### TEXTAUSZUG
============================================================
Trotzdem ist der Traum unausrottbar. Immer wieder wird in Wahlkämpfen das Bild vom Land der unendlichen Möglichkeiten beschworen. Zuletzt tat es Joe Biden mit den Worten: „Ich habe immer geglaubt, dass […] in Amerika jeder, und ich meine jeder, die Möglichkeit haben sollte, so weit zu gehen, wie es seine Träume und gottgegebenen Fähigkeiten zulassen.“1
Wie sieht es aber mit dem „Deutschen Traum“ aus? Womit identifizieren sich hierzulande Wählerinnen und Wähler? Vieles spricht dafür, dass sie nicht als die Abgehängten, als die Verlierer, als die Benachteiligten angesprochen werden wollen. Für das Versprechen sozialer Gerechtigkeit auf niedrigem Niveau sind sie weniger empfänglich als für die Aussicht auf echten Wohlstand und Erfolg. Der „German Dream“ ist wahrscheinlich nicht viel anders als der amerikanische. Individuelle Freiheit kommt hierzulande nicht durch das Recht zum Waffentragen zum Ausdruck, eher durch das Autofahren ohne Tempolimit. Der Traum, „vom Tellerwäscher zum Millionär“ aufzusteigen, ist aber genauso weit verbreitet wie in Amerika, auch wenn dafür die Chancen nicht größer sind als sechs Richtige im Lotto.
============================================================
### ERFASSTE DATEN
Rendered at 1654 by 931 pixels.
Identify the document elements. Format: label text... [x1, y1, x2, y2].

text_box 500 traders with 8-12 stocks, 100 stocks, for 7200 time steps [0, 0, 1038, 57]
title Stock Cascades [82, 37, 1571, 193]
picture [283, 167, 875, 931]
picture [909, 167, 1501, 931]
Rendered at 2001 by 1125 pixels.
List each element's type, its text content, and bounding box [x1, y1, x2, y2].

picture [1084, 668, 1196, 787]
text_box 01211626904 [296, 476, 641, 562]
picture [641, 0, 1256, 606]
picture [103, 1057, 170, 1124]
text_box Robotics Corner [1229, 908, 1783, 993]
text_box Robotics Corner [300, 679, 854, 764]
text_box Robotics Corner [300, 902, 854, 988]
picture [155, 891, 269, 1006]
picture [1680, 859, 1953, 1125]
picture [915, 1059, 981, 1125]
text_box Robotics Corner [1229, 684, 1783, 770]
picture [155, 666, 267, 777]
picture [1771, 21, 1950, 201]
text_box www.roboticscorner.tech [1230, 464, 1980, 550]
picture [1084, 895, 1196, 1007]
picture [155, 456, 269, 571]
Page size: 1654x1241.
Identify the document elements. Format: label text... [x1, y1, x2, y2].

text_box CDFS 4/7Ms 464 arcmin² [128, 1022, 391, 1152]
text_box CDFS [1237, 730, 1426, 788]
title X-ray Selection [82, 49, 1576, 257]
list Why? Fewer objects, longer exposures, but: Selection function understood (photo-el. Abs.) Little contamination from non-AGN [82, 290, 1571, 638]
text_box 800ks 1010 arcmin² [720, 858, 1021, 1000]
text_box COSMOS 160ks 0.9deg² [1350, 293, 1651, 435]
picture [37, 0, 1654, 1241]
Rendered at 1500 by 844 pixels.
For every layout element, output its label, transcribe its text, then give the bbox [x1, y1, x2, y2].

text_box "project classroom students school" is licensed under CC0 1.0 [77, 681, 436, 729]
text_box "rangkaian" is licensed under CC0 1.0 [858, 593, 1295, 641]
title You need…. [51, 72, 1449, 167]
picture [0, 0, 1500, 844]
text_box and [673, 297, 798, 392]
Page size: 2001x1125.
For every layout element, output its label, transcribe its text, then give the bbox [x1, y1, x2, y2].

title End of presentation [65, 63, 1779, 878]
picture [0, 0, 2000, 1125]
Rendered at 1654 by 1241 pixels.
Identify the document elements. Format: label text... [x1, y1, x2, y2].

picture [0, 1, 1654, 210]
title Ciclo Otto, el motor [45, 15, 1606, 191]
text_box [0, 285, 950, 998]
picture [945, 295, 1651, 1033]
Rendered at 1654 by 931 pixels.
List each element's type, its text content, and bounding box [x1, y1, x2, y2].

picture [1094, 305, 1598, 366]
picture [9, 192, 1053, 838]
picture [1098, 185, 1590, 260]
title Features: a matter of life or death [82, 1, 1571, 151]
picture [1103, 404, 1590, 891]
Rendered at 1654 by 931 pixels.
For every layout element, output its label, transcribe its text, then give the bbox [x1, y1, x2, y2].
============================================================
### AUFGABENSTELLUNG
Kopiere den Textauszug über den amerikanischen und den deutschen Traum vollständig und Zeichen für Zeichen.

### ANTWORT
Trotzdem ist der Traum unausrottbar. Immer wieder wird in Wahlkämpfen das Bild vom Land der unendlichen Möglichkeiten beschworen. Zuletzt tat es Joe Biden mit den Worten: „Ich habe immer geglaubt, dass […] in Amerika jeder, und ich meine jeder, die Möglichkeit haben sollte, so weit zu gehen, wie es seine Träume und gottgegebenen Fähigkeiten zulassen.“1
Wie sieht es aber mit dem „Deutschen Traum“ aus? Womit identifizieren sich hierzulande Wählerinnen und Wähler? Vieles spricht dafür, dass sie nicht als die Abgehängten, als die Verlierer, als die Benachteiligten angesprochen werden wollen. Für das Versprechen sozialer Gerechtigkeit auf niedrigem Niveau sind sie weniger empfänglich als für die Aussicht auf echten Wohlstand und Erfolg. Der „German Dream“ ist wahrscheinlich nicht viel anders als der amerikanische. Individuelle Freiheit kommt hierzulande nicht durch das Recht zum Waffentragen zum Ausdruck, eher durch das Autofahren ohne Tempolimit. Der Traum, „vom Tellerwäscher zum Millionär“ aufzusteigen, ist aber genauso weit verbreitet wie in Amerika, auch wenn dafür die Chancen nicht größer sind als sechs Richtige im Lotto.